Hijacked
(2011/Anchor Bay Blu-ray w/DVD)/Strike
Back: Cinemax Season One (2011/HBO Blu-ray w/DVD Set)/Treasure Island (2011 TV Mini-Series/Gaiam Vivendi Blu-ray)
Picture: B-
& C+/B- & C/B- Sound: B-
& C+/B & C+/B- Extras: D/C+/C Main Programs: C-/C+/C
Here is a
selection of recent TV productions that have a mainstream U.S. presence, though they are not totally U.S.
productions.
Brandon
Nutt’s spy telefilm Hijacked (2011)
may feature real-life fighter Randy Couture as an agent trying to stop a plot
to grab a plane with rich people to get ransom money, but it is Vinnie Jones
who steals every scene and should have actually been the lead, save the fact
that the teleplay is flat, predictable and action lame. Jones could do better and so could we, but
the terrorist group “The Tribe” also pales in comparison to anything we would
think of as such in real life.
Action is
choreographed unmemorably, the music is overdone and the acting is a very mixed
bag. We never have any sympathy for just
about anyone here and many of them seem bored, a condition which is catchy when
you watch. Add the lack of energy and it
just plays like everything we have seen before in a cut-rate package deal. For Couture fans only, there are no extras.
On the
other hand, we have more realistic terrorists (though Islamic) in Strike Back: Cinemax Season One (2011),
which actually turns out to be the second season of the show as produced
overseas. I guess if we see the first
season, they’ll issue them as lost episodes or do a flashback season.
The spy
organization here is known as Section 20, hunting down criminal mastermind
Latif, who is planning a massive public terror attack. Michael Stonebridge (Philip Winchester) is
the main agent, but the Section wants to call in a U.S. Delta Force player
named Damien Scott (Sullivan Stapleton) who was actually discharged on the eve
of the Iraq Invasion and may have information to help them that no one else
has.
He
eventually gets involved and not a moment too soon as there is more trouble and
they have more activity going on in the case than even they estimated, so they
have to figure out what the murder plan is, what weapons will be used and who
is who before it is too late. Instead of
a police procedural, this is enough of an action series to separate it from
that boring cycle and enough of a spy series to overcome much of the military
storyline genre-wise that would make it just another action series.

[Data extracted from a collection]
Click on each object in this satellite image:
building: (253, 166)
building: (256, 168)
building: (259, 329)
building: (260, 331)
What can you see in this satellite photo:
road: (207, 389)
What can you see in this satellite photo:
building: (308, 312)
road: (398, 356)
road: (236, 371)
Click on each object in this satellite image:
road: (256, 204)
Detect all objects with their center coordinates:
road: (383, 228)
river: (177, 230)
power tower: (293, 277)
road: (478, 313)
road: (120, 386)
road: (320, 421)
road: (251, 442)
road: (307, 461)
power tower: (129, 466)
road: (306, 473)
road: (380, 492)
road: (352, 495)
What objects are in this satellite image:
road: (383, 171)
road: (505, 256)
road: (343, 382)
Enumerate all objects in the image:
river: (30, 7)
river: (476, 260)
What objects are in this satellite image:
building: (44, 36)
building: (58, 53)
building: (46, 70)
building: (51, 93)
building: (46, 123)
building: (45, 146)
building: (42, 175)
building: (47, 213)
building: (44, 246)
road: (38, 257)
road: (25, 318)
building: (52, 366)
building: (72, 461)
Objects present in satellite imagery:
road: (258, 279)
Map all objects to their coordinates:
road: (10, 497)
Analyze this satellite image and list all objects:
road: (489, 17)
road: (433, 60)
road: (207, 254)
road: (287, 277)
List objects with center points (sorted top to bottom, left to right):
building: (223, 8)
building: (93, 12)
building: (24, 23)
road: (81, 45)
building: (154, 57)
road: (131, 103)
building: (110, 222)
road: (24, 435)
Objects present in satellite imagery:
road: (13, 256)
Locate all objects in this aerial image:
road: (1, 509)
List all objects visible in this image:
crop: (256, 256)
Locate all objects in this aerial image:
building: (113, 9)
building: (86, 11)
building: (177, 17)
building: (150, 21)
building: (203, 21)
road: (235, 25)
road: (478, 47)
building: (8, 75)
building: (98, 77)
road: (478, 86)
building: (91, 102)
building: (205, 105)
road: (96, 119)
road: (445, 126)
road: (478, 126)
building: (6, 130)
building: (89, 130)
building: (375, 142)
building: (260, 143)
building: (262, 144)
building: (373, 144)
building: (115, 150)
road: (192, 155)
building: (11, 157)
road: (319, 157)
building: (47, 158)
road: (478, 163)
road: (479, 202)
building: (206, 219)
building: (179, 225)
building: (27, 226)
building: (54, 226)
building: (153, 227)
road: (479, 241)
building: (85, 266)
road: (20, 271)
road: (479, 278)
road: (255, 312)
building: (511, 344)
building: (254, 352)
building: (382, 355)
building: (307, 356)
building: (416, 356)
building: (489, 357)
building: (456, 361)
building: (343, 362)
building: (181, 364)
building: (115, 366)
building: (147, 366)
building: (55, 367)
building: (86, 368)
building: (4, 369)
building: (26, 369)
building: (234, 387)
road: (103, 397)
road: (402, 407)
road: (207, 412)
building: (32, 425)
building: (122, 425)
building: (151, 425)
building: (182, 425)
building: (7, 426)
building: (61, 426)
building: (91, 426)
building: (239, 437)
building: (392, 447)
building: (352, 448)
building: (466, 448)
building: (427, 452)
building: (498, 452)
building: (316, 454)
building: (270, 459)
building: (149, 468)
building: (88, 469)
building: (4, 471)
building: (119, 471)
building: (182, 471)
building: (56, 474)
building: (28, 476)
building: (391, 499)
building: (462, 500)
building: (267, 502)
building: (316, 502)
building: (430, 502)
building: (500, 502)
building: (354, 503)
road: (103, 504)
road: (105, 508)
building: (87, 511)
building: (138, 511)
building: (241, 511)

• _REQUIRED WORK_
Write the next part of the Blu-ray review above, picking up right after its last sentence.

• _TASK ANSWER_
It is
also in the graphic side in violence shown, but is also a first for spy TV of
any kind to show an operative being so explicitly engaged in sex and
often. Yes, they don’t just go around
and do spy-fi speak and act sexless, they are sexual human beings. But instead of settling for the usual, the
show is trying to be something different and in this season, the show’s set up
starts out slowly (would watching the original first season first helped make
this work better?) before it gets started, but it really started to add up when
it finally got going. U.S. viewers will
recognize its tendencies to seem like the hit TV series 24, but it seems even more like some of the older ITC Spy shows
like Department S or Avengers (U.K.) creator Brian Clemens’
hit police drama The Professionals.
However,
the one show it really reminded me of was the little-seen, short-lived 1999 –
1989 Saracen (all these shows
including this one are reviewed elsewhere on this site) series that was also in
the mode of those older shows and had some edge to it. In both, a top active spy is paired with a
former U.S. Delta Force member who does not always get along with him to battle
against similarly hardcore, deadly opponents, a criminal mastermind and has
some of the same exact problems.
With that
said, the show is better than the highly overrated Alias and the best attempt to do such a show in a while as this
season ended better than it began, so we’ll have to see how this carries over
into the already-produced next season.
The supporting cast is solid and leads are a solid, convincing
match. Even if the show does not work
out, lasts or becomes more popular, the makers have given the underrated,
underdone genre an undeniable step forward and that makes this set of 10
episodes (over four Blu-ray discs and 2 double-sided DVDs) worth your time,
especially if you like this kind of action.
Extras
include Digital Copy for PC and PC portable devices and 5 audio commentaries on
select episodes with various cast members.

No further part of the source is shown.